For most small businesses, labor costs are their biggest operating expense. The percentage of owners reporting higher compensation to their employees increased steadily from 2009 to 2020. The frequency of remuneration increases dropped sharply due to the closure of the government, but then surged to record highs in 48 years. Reports of rising selling prices have followed a similar path, but more often than earning rewards, reversing many of the historical relationships. Reports of rising prices are far ahead of reports of rising compensation, suggesting that other forces such as supply shortages and energy costs are pushing prices up.

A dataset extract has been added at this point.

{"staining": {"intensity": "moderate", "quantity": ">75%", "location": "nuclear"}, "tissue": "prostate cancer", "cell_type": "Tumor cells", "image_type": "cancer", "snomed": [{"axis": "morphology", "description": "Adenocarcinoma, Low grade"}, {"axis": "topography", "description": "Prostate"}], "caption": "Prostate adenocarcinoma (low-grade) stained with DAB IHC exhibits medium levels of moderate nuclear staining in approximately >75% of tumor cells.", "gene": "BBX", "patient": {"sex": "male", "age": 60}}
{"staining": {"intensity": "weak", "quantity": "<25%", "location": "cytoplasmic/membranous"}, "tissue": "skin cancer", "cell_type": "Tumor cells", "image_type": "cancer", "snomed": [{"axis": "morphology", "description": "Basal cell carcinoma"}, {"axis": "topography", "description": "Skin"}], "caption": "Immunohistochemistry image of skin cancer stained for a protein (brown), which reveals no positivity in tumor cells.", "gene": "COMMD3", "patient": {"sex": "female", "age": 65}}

Over the last 48 years, labor costs have not been a major issue (Chart 1). But in the last two years, it has skyrocketed to the highest level of concern in 48 years. Until inflation became the biggest problem, the availability of qualified workers was at the top of the list of most important issues. The shortage of qualified workers (applicants) was the driving force behind the surge in reported compensation growth. Job vacancies have historically remained at a high level, as do the percentage of owners trying to hire and the percentage of owners reporting that there are few or no qualified applicants. 61% of owners (92% of those hiring or trying to hire) reported that there were few or no qualified applicants for the position they were trying to fill. Thirty-three percent of owners reported few qualified applicants for the job category, and 28% reported nothing (one point shy, the highest record in 48 years). Many factors can disqualify an applicant, including inexperience, required skills and training, social skills and poor appearance. Keep in mind that this is the main street, not Silicon Valley, a technology-oriented place.

Currently, the market is experiencing supply problems and lacks well-qualified workers, so it is not quickly resolved by the higher wage role of attracting more workers, and market imbalances are resolved. It has been. With less than 500,000 employment levels in 2020, owners find value in adding new workers, generating more production and servicing their customers. Viruses, government benefit payments, demographics (eg retirement and death), to name a few, are at work. This is a healthy process, but the recession changes the situation as there are no more jobs and workers are unemployed.